Top of PROVIDED TEXT

For the GP2 genotyping imputed data, all identified variants are listed in Supplementary Table 2. In the GP2 CAS ancestry group, nominally significant associations with PD risk were observed for p.Val158Met (rs4680) (Effect Allele=A; Odds Ratio [OR]=0.690, 95% Confidence Interval [CI]=0.539–0.883, p=0.003, Bonferroni-corrected p=0.391) and p.His62=(rs4633) (Effect Allele = T; OR=0.678, 95% CI=0.528–0.870, p=0.002, Bonferroni-corrected p=0.280) (Figure 1, Supplementary Table 4). In the GP2 EUR ancestry group, p.Val158Met (Effect Allele=A; OR=0.932, 95% CI=0.878–0.989, p=0.020, Bonferroni-corrected p=1), p.His62=(Effect Allele=T; OR=0.935, 95% CI=0.881–0.992, p=0.026, Bonferroni-corrected p=1), and c.−98A>G (rs6269) (Effect Allele=G; OR=1.067, 95% CI=1.067–1.133, p=0.035, Bonferroni-corrected p=1) were nominally significantly associated with PD risk. Additionally, the c.*764C>T (rs165728) variant was nominally significantly associated with PD risk in the GP2 AJ (Effect Allele=C; OR=0.602, 95% CI=0.373–0.971, p=0.038, Bonferroni-corrected p=1) and MDE (Effect Allele=C; OR=2.475, 95% CI=1.03–5.949, p=0.043, Bonferroni-corrected p=1) ancestry groups. Finally, p.Ala72Ser (rs6267) was found to be nominally significantly associated with PD risk in the EAS ancestry group (Effect Allele=T; OR=0.643, 95% CI=0.415–0.998, p=0.049, Bonferroni-corrected p=1). However, these associations did not remain significant after multiple testing corrections. Analysis of the latest PD risk GWAS summary statistics [17–21] did not identify significant associations (p-value threshold of 5×10⁻⁸) with COMT genetic variation (Supplementary Figure 1).

Figure 1.

Forest plot illustrating the association between Parkinson’s disease risk and the four most extensively studied COMT variants (rs4633, rs4680, rs6269, rs4818) across ten ancestries. The analysis was performed using a generalized linear model adjusted for age, sex, and five principal components. (A) rs4633, (B) rs4680, (C) rs6269, and (D) rs4818. Abbreviations: AAC, African Admixed; AFR, African; AMR, American Admixed; Bonf, bonferroni; CAS, Central Asian; CI, confidence intervals; EAS, East Asian; EUR, European; MDE, Middle Eastern; OR, odds ratio; SAS, South Asian.

Bottom of PROVIDED TEXT
Top of PROVIDED RECORDS

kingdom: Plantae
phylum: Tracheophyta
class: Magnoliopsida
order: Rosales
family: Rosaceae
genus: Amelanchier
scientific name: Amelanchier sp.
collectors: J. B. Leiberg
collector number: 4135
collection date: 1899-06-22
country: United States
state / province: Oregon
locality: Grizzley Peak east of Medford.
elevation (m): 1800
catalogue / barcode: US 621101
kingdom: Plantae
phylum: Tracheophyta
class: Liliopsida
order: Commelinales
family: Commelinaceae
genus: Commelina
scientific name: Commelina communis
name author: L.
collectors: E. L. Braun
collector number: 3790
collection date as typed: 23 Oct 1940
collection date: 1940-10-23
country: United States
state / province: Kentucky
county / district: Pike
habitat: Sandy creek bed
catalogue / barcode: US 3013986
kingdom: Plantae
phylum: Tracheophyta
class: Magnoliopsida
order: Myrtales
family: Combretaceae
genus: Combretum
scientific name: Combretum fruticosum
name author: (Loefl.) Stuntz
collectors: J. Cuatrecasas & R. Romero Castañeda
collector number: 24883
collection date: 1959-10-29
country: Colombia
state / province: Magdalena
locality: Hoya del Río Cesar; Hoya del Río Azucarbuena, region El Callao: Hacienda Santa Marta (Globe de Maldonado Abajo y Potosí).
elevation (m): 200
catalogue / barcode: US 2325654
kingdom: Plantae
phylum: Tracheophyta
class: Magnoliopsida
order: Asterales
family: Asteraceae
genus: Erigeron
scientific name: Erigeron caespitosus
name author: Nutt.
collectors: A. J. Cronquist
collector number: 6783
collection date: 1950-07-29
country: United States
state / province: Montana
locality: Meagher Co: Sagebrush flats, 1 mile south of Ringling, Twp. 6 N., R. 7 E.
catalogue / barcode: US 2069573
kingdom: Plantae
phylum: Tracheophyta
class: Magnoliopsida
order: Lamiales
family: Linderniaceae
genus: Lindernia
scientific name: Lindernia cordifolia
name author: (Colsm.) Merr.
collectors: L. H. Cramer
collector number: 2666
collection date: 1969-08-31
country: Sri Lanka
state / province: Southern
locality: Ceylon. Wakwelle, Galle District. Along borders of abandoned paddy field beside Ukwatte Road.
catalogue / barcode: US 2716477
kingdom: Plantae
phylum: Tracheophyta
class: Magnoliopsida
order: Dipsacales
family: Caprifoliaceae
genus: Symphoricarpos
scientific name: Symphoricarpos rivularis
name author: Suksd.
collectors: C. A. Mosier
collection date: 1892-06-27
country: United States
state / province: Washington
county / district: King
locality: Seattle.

Bottom of PROVIDED RECORDS

**TASKS AND EXERCISES:**
a: Decide whether each statement agrees with the text on COMT variants and PD risk, giving yes or no and quoting the words that settle it. (i) In the CAS ancestry group, the association of p.Val158Met with PD risk remained significant after multiple testing corrections. (ii) The generalized linear model was adjusted for age, sex, and five principal components. (iii) p.Ala72Ser was nominally significantly associated with PD risk in the EAS ancestry group.
b: According to the text on COMT variants and PD risk, what p-value threshold was used when analyzing the latest PD risk GWAS summary statistics?
c: Reproduce the stretch of the text on COMT variants and PD risk from "Forest plot illustrating" through "SAS, South Asian.".
Answer from the text on COMT variants and PD risk alone.

**ANSWERS FOR THE EXERCISE:**
a:
(i) No: "However, these associations did not remain significant after multiple testing corrections."
(ii) Yes: "The analysis was performed using a generalized linear model adjusted for age, sex, and five principal components."
(iii) Yes: "p.Ala72Ser (rs6267) was found to be nominally significantly associated with PD risk in the EAS ancestry group"

b: The threshold was 5×10⁻⁸.

c:
Forest plot illustrating the association between Parkinson’s disease risk and the four most extensively studied COMT variants (rs4633, rs4680, rs6269, rs4818) across ten ancestries. The analysis was performed using a generalized linear model adjusted for age, sex, and five principal components. (A) rs4633, (B) rs4680, (C) rs6269, and (D) rs4818. Abbreviations: AAC, African Admixed; AFR, African; AMR, American Admixed; Bonf, bonferroni; CAS, Central Asian; CI, confidence intervals; EAS, East Asian; EUR, European; MDE, Middle Eastern; OR, odds ratio; SAS, South Asian.